------ Kutipan yang Diberikan ------
Dalam Islam pendapat yang ‘masyhur’ mengenai nikah beda agama memang hanya menyangkut hukum pernikahan seorang laki-laki muslim dengan wanita ahli kitab. Mengenai hal ini setidaknya ada dua pendapat ekstrim, yaitu yang membolehkan dan yang tidak membolehkan. Perdebatan berikutnya (saat ini), apakah yang dimaksud ahli kitab ini termasuk orang Nasrani dan Yahudi saat ini. Ada yang berpendapat orang Nasrani dan Yahudi saat juga termasuk Ahli Kitab. Akan tetapi, ada pula yang berpendapat, bahwa orang Nasrani dan Yahudi saat ini tidak lagi termasuk ahli kitab. Konsekuensinya, karena bukan Ahli Kitab, hukum yang membolehkan laki-laki muslim menikah dengan ahli kitab sudah kehilangan momentumnya, sudah hilang alias tidak boleh lagi.
------ Data ------
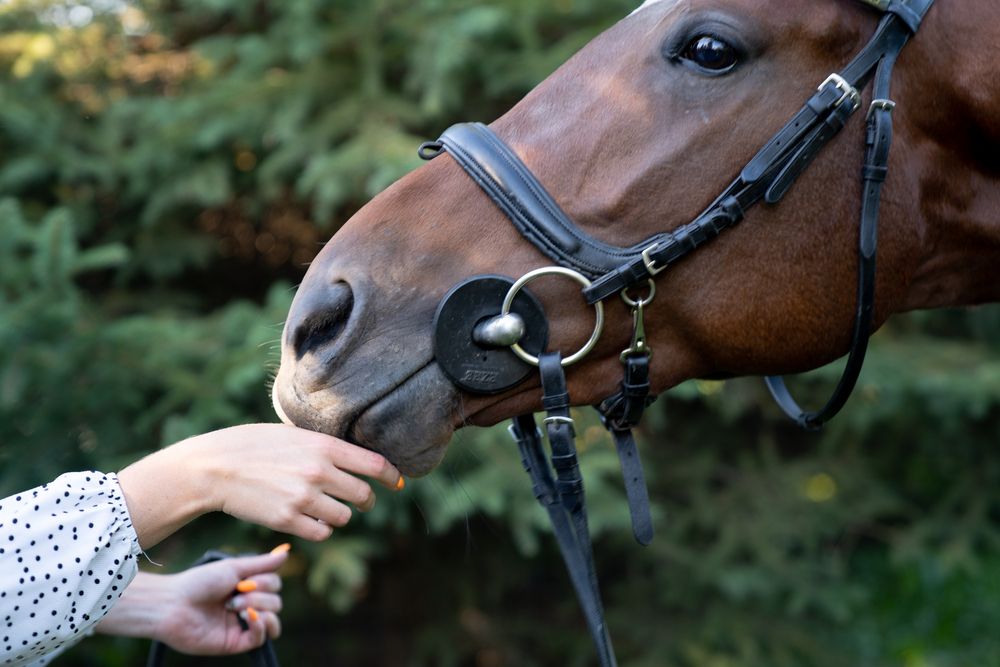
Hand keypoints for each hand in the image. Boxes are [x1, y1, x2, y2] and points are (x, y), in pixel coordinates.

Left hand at [97, 550, 286, 654]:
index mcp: (246, 588)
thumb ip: (261, 563)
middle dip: (259, 596)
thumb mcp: (233, 567)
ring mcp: (241, 625)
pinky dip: (260, 626)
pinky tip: (247, 618)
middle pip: (276, 602)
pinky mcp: (235, 643)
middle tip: (234, 595)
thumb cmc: (198, 582)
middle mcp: (246, 606)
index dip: (266, 582)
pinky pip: (261, 639)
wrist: (173, 604)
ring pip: (273, 621)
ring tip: (236, 608)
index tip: (245, 579)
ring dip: (261, 610)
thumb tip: (287, 552)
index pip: (275, 585)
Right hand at [118, 423, 404, 546]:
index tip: (398, 482)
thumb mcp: (293, 434)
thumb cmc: (253, 445)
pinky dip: (319, 528)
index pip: (374, 464)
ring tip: (324, 507)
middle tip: (360, 501)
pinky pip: (322, 532)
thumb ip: (323, 447)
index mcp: (324, 446)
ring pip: (344, 517)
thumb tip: (354, 458)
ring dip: (339, 515)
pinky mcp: (288, 520)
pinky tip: (307, 519)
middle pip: (363, 495)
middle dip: (364, 500)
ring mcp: (304, 498)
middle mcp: (319, 472)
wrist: (214, 467)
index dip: (391, 476)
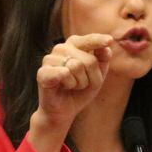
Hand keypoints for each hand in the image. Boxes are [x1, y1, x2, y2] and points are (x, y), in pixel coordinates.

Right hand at [28, 34, 112, 151]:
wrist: (64, 111)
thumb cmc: (80, 91)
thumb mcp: (97, 76)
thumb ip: (102, 60)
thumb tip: (106, 47)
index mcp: (74, 46)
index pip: (89, 40)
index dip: (99, 40)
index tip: (109, 41)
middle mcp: (61, 48)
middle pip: (89, 60)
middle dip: (91, 78)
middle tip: (81, 84)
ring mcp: (50, 59)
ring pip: (77, 67)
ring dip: (79, 83)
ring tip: (71, 86)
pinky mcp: (42, 72)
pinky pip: (64, 74)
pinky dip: (69, 84)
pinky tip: (62, 87)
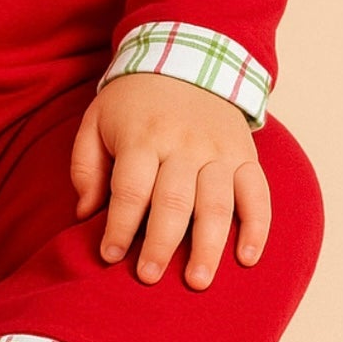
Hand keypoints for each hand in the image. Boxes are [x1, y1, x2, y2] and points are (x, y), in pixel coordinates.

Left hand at [70, 71, 269, 289]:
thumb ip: (85, 166)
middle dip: (159, 244)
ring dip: (207, 246)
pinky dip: (256, 228)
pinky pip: (257, 194)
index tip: (110, 256)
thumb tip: (85, 215)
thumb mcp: (96, 121)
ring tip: (196, 281)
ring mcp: (218, 151)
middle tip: (148, 278)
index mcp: (142, 136)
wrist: (186, 60)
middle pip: (173, 201)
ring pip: (216, 204)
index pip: (130, 188)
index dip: (118, 225)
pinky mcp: (245, 156)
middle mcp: (183, 144)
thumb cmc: (133, 103)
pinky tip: (246, 259)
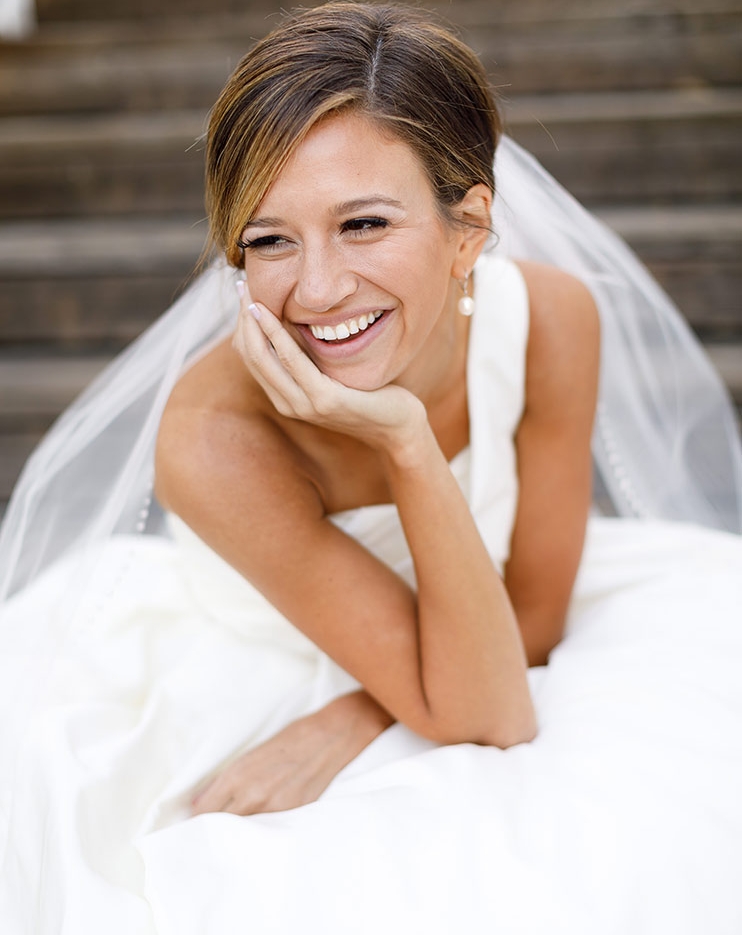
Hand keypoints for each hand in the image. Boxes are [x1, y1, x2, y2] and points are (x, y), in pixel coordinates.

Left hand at [191, 691, 392, 816]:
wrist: (330, 735)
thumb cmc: (290, 738)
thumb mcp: (252, 753)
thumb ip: (225, 781)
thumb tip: (200, 803)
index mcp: (239, 775)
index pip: (205, 812)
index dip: (196, 821)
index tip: (192, 825)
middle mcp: (254, 795)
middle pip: (220, 827)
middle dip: (213, 829)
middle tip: (209, 832)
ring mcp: (276, 808)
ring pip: (243, 832)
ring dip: (236, 832)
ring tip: (232, 832)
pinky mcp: (294, 814)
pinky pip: (268, 830)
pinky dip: (260, 830)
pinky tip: (258, 828)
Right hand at [232, 290, 425, 452]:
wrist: (396, 427)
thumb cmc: (368, 396)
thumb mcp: (331, 375)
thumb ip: (310, 359)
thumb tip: (295, 322)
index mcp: (286, 399)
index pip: (251, 359)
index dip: (242, 326)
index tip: (244, 295)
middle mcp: (289, 404)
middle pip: (251, 356)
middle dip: (242, 319)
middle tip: (241, 286)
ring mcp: (305, 404)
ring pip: (263, 357)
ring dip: (252, 322)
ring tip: (249, 293)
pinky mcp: (324, 400)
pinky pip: (291, 360)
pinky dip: (275, 333)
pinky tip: (270, 313)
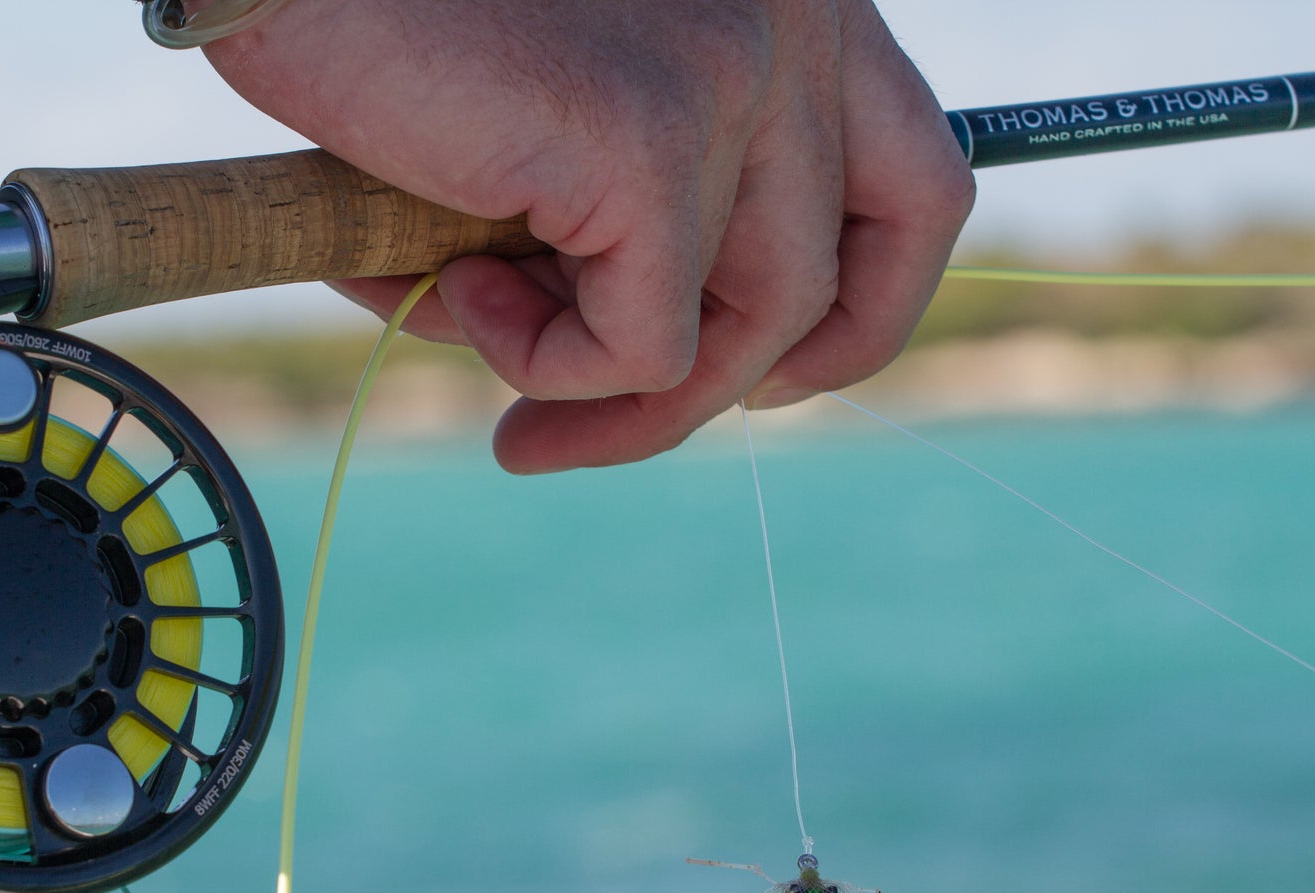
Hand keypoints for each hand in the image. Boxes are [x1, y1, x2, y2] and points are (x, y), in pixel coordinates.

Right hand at [204, 0, 972, 471]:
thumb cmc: (394, 32)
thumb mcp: (565, 125)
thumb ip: (642, 210)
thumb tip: (654, 369)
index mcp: (793, 0)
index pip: (920, 185)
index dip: (855, 312)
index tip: (745, 376)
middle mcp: (795, 19)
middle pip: (852, 273)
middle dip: (734, 388)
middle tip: (577, 428)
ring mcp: (736, 73)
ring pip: (749, 331)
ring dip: (611, 396)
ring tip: (481, 359)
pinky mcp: (653, 139)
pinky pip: (643, 346)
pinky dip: (542, 362)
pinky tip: (444, 290)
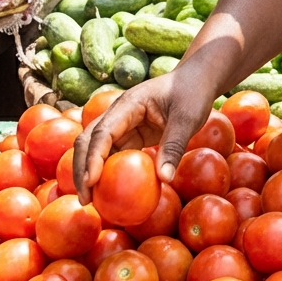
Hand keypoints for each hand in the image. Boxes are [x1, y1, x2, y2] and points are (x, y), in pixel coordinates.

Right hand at [73, 65, 215, 200]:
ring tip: (92, 201)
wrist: (199, 79)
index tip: (90, 183)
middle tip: (85, 199)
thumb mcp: (188, 118)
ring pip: (97, 149)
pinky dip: (107, 172)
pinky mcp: (131, 135)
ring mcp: (123, 124)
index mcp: (129, 104)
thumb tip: (164, 179)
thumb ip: (174, 146)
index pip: (103, 132)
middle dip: (82, 169)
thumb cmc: (194, 92)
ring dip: (91, 172)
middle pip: (89, 140)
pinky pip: (114, 154)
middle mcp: (119, 113)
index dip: (93, 158)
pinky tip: (109, 191)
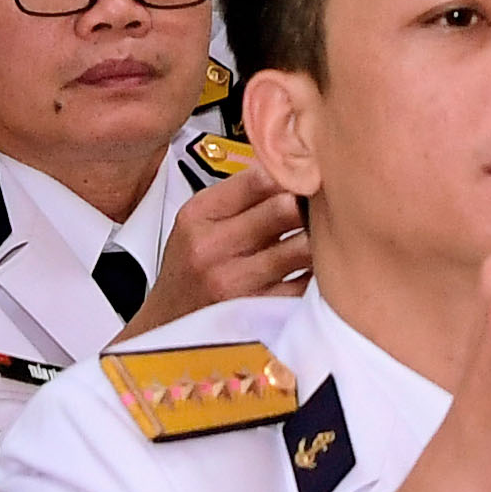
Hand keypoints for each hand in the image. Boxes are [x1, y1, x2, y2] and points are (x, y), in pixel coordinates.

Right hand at [125, 170, 308, 335]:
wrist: (168, 326)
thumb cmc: (188, 273)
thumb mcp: (196, 223)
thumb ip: (238, 194)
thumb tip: (287, 165)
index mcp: (198, 216)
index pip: (259, 177)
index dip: (291, 172)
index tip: (305, 174)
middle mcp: (213, 247)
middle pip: (286, 207)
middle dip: (308, 204)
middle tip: (321, 205)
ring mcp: (237, 281)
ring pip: (304, 246)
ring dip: (319, 240)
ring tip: (322, 237)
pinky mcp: (260, 311)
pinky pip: (308, 284)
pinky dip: (318, 275)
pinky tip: (314, 269)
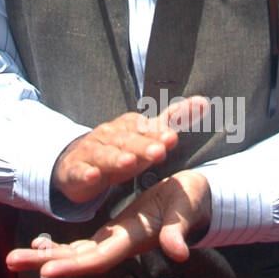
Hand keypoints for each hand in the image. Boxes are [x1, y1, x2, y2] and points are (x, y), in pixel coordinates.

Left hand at [7, 170, 211, 277]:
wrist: (193, 196)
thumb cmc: (188, 202)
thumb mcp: (182, 212)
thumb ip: (176, 232)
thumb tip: (178, 253)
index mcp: (131, 238)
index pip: (97, 258)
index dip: (72, 265)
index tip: (46, 270)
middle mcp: (118, 243)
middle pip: (76, 259)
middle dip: (44, 260)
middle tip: (11, 260)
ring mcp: (114, 240)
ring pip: (74, 253)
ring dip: (45, 255)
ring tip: (15, 256)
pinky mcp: (113, 233)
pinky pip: (81, 246)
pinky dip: (60, 247)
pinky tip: (40, 246)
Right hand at [51, 95, 210, 204]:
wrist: (77, 161)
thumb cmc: (120, 149)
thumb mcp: (146, 136)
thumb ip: (173, 121)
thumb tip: (203, 102)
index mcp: (126, 127)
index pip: (143, 129)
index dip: (156, 133)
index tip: (172, 138)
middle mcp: (107, 136)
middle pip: (126, 141)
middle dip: (142, 146)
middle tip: (159, 151)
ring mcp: (90, 152)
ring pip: (104, 155)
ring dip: (115, 158)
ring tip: (128, 162)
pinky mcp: (74, 171)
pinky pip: (79, 172)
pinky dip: (84, 174)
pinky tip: (92, 176)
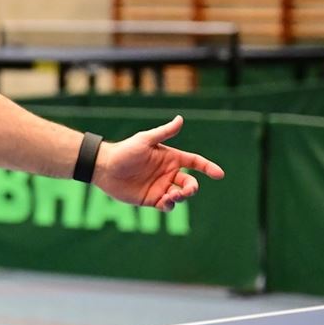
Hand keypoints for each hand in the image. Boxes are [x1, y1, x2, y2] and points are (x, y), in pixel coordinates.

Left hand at [93, 115, 224, 212]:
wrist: (104, 168)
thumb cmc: (124, 151)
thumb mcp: (145, 140)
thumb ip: (164, 132)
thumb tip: (181, 118)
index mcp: (171, 158)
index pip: (195, 162)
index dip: (208, 167)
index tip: (219, 174)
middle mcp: (168, 173)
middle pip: (190, 182)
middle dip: (192, 187)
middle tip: (186, 190)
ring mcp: (161, 187)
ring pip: (180, 196)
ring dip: (181, 197)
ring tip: (171, 196)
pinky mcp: (151, 199)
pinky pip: (167, 206)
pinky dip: (170, 206)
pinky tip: (164, 202)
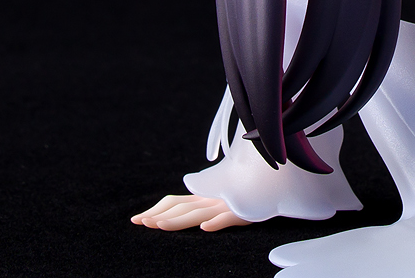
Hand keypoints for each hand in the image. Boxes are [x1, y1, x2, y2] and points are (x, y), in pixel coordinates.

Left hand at [131, 193, 250, 231]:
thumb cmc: (248, 194)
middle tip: (140, 223)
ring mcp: (227, 204)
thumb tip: (189, 214)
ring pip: (200, 212)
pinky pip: (230, 216)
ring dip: (179, 220)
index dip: (157, 209)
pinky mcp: (245, 210)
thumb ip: (205, 204)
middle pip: (182, 207)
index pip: (175, 201)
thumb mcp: (224, 200)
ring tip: (160, 226)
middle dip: (159, 215)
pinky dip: (217, 221)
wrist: (276, 186)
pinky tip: (205, 227)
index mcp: (205, 196)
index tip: (138, 220)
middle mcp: (212, 198)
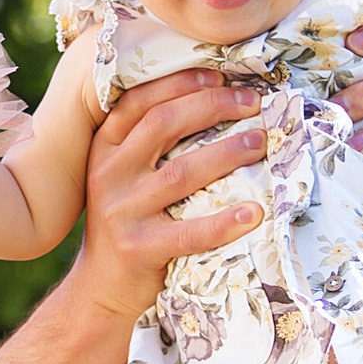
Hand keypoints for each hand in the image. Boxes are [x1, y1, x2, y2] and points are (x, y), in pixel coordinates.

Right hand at [65, 70, 269, 321]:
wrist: (101, 287)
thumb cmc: (127, 221)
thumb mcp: (122, 175)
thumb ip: (148, 142)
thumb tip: (210, 100)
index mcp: (105, 148)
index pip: (139, 102)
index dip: (180, 84)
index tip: (221, 76)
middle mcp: (108, 174)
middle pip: (163, 125)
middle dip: (212, 107)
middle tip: (254, 103)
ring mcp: (121, 212)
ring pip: (180, 173)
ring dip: (226, 153)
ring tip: (261, 143)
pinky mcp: (139, 249)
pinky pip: (189, 232)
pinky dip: (224, 222)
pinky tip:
------
Lanjutkan teks tentang hukum nikah beda agama dalam Islam, dimulai setelah kalimat terakhir yang tercantum.

Hasil Pengerjaan
Tampaknya Nurcholis, sang aktivis ‘pemberi garansi’ nikah beda agama itu, punya pendapat lain. Wanita muslimah pun dibolehkan menikah dengan laki-laki Ahli Kitab. Bahkan, melihat praktik pernikahan beda agama yang ada, wanita muslimah pun dibolehkan nikah tidak hanya dengan laki-laki Nasrani dan Yahudi tetapi dengan laki agama apa pun. Menurutnya, tidak ada satupun dalil yang berisi larangan praktik pernikahan beda agama dalam Islam. Sesuai kaidah, hukum asal sesuatu adalah boleh sebelum ada dalil yang melarang. Oleh karena tidak ada satupun dalil yang melarang, maka nikah beda agama (secara luas) tersebut juga harus dikembalikan kepada hukum asal, boleh (mubah).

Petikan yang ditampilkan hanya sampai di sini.